* [本文]:
________
整備された登山道もあるため、初めての登山に富士山を選ぶ人もいるが、それは準備が整っていることが前提だ。準備をしていない人にとっては、富士山は命の危険が伴うほどの山になる。防寒着などに関しては前回の記事を読んでいただくとして、ここでシューズや持ち物にターゲットを絞って紹介していく。
登山靴は足を守るプロテクター
ほぼすべての登山用アイテムが「軽量」となっている現在、登山靴もまた軽量なものが人気となっている。軽量タイプはゴツゴツした従来の登山靴よりも通気性が高く、足首が曲げやすいというメリットがある。しかし、あまりに「軽量」だけを追い求めると、本来の「足を守る」というところがおろそかに。実際に富士山は整備された登山道もあるが、8合目からは岩場を歩かなければいけない。
つま先を守るプロテクションがついていたり、足首を守れるミドルカット以上のものにしたりなど、極端な「軽量化」には気をつけて、相応の機能をもつものを選びたい。ランニングシューズでの登山はケガなどのトラブルの原因にもなるので、しっかりした登山用のシューズを準備しよう。
また、足元のアイテムとしてオススメなのが登山用のスパッツ。シューズの中に雨や砂利の侵入を防いでくれるので、ぜひ活用したい。登山用スパッツには冬用のものもあるが、富士登山には夏用の短いタイプが涼しくて快適だ。加えて、厚手の靴下はクッション性や保温効果もあるため、登山用の靴下を用意しよう。
バックパックには容量以外にもサイズがある
どれくらいの大きさのバックパックにするかはその人の荷物の量にもよるが、山頂での寒さ対策や山小屋宿泊時の防寒具も含めると、30~40L程度の容量は必要になる。そのものの軽さも重要だが、実際に背負ってみて身体にフィットするものを選ぶようにしよう。
また、あまり知られていないが、バックパックには容量以外にもサイズ基準がある。"バックレングス"と言われるもので、その数字が大きいものほど縦長になる。つまり、自分の身体に合ったバックレングスのものを選べれば、同じ容量でもより身体にフィットして使いやすバックパックになる。
雨に降られることが多い富士登山では、バックパックにかぶせるザックカバーは必須のアイテムと言える。せっかく防寒着や着替えを準備しても、雨でぬれてしまっては台なしだ。バックパックによってはザックカバーが付属されている場合もあるので、バックパックの付属品を今一度確認していただきたい。
________
* [課題の目標]:
本文の「登山靴は足を守るプロテクター」から「今一度確認していただきたい。」までの部分を、「バックパック」を「リュック」に置き換えて書き直せ。 ここからの行は本文とは別の資料である。

* [データ部分]:
________
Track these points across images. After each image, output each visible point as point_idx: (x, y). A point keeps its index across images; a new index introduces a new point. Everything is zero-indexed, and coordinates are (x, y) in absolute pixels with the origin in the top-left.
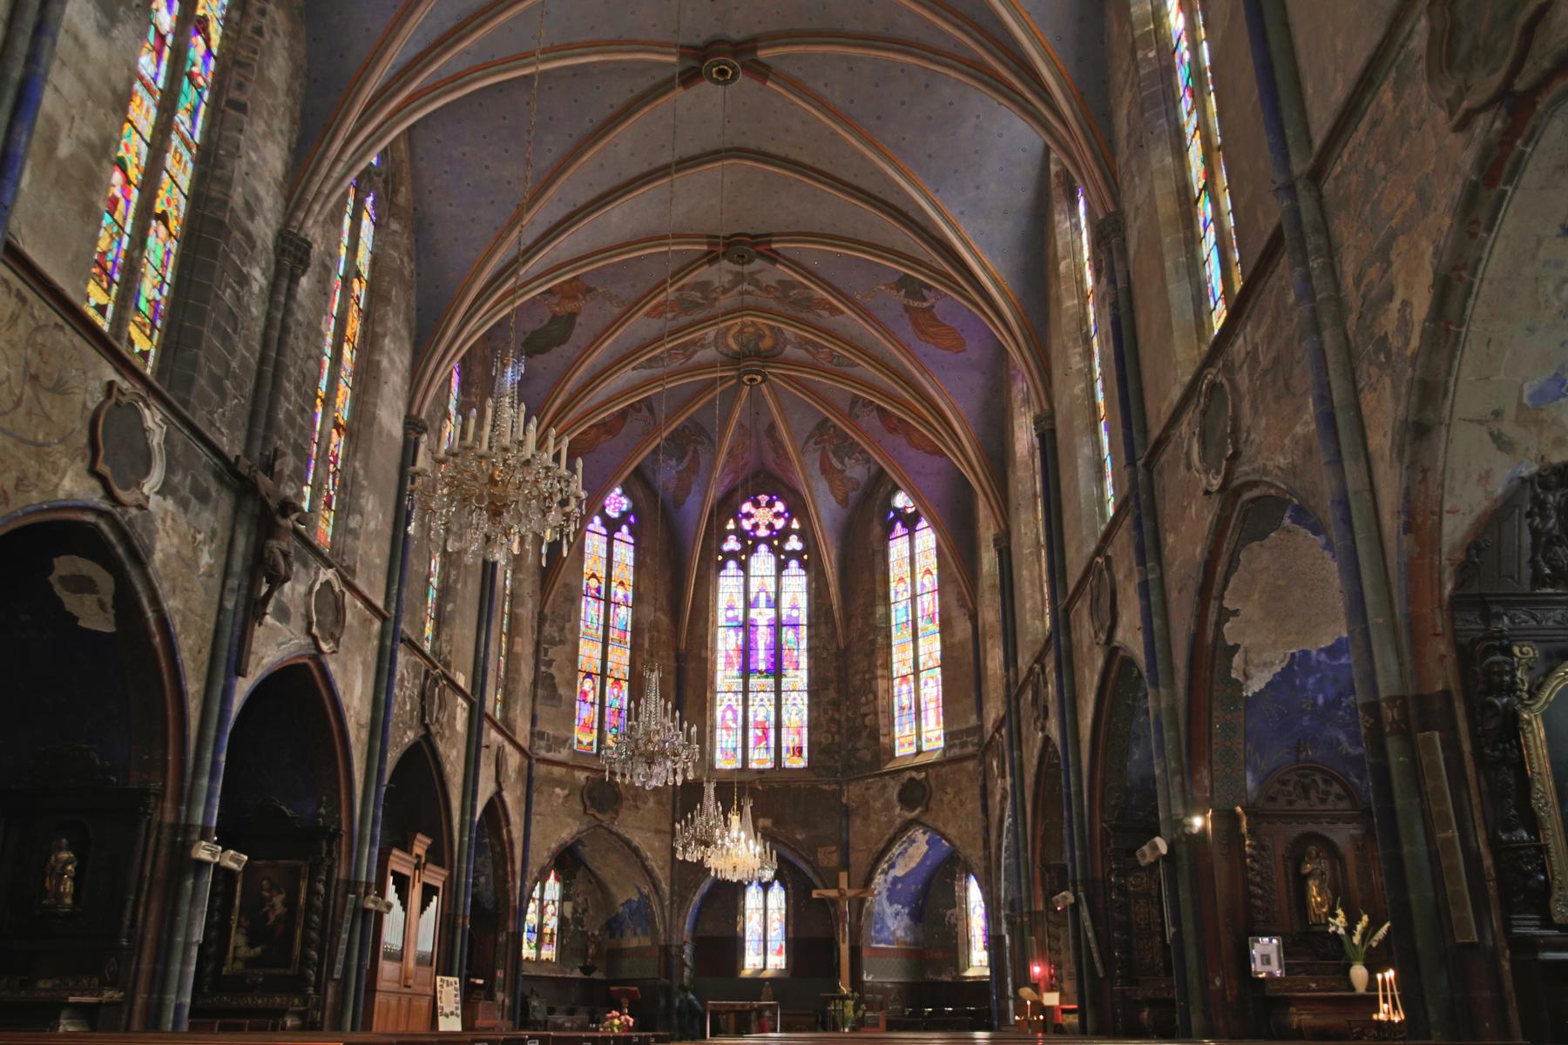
________
* [課題への回答]:
登山靴は足を守るプロテクター
ほぼすべての登山用アイテムが「軽量」となっている現在、登山靴もまた軽量なものが人気となっている。軽量タイプはゴツゴツした従来の登山靴よりも通気性が高く、足首が曲げやすいというメリットがある。しかし、あまりに「軽量」だけを追い求めると、本来の「足を守る」というところがおろそかに。実際に富士山は整備された登山道もあるが、8合目からは岩場を歩かなければいけない。
つま先を守るプロテクションがついていたり、足首を守れるミドルカット以上のものにしたりなど、極端な「軽量化」には気をつけて、相応の機能をもつものを選びたい。ランニングシューズでの登山はケガなどのトラブルの原因にもなるので、しっかりした登山用のシューズを準備しよう。
また、足元のアイテムとしてオススメなのが登山用のスパッツ。シューズの中に雨や砂利の侵入を防いでくれるので、ぜひ活用したい。登山用スパッツには冬用のものもあるが、富士登山には夏用の短いタイプが涼しくて快適だ。加えて、厚手の靴下はクッション性や保温効果もあるため、登山用の靴下を用意しよう。
リュックには容量以外にもサイズがある
どれくらいの大きさのリュックにするかはその人の荷物の量にもよるが、山頂での寒さ対策や山小屋宿泊時の防寒具も含めると、30~40L程度の容量は必要になる。そのものの軽さも重要だが、実際に背負ってみて身体にフィットするものを選ぶようにしよう。
また、あまり知られていないが、リュックには容量以外にもサイズ基準がある。"バックレングス"と言われるもので、その数字が大きいものほど縦長になる。つまり、自分の身体に合ったバックレングスのものを選べれば、同じ容量でもより身体にフィットして使いやすリュックになる。
雨に降られることが多い富士登山では、リュックにかぶせるザックカバーは必須のアイテムと言える。せっかく防寒着や着替えを準備しても、雨でぬれてしまっては台なしだ。リュックによってはザックカバーが付属されている場合もあるので、リュックの付属品を今一度確認していただきたい。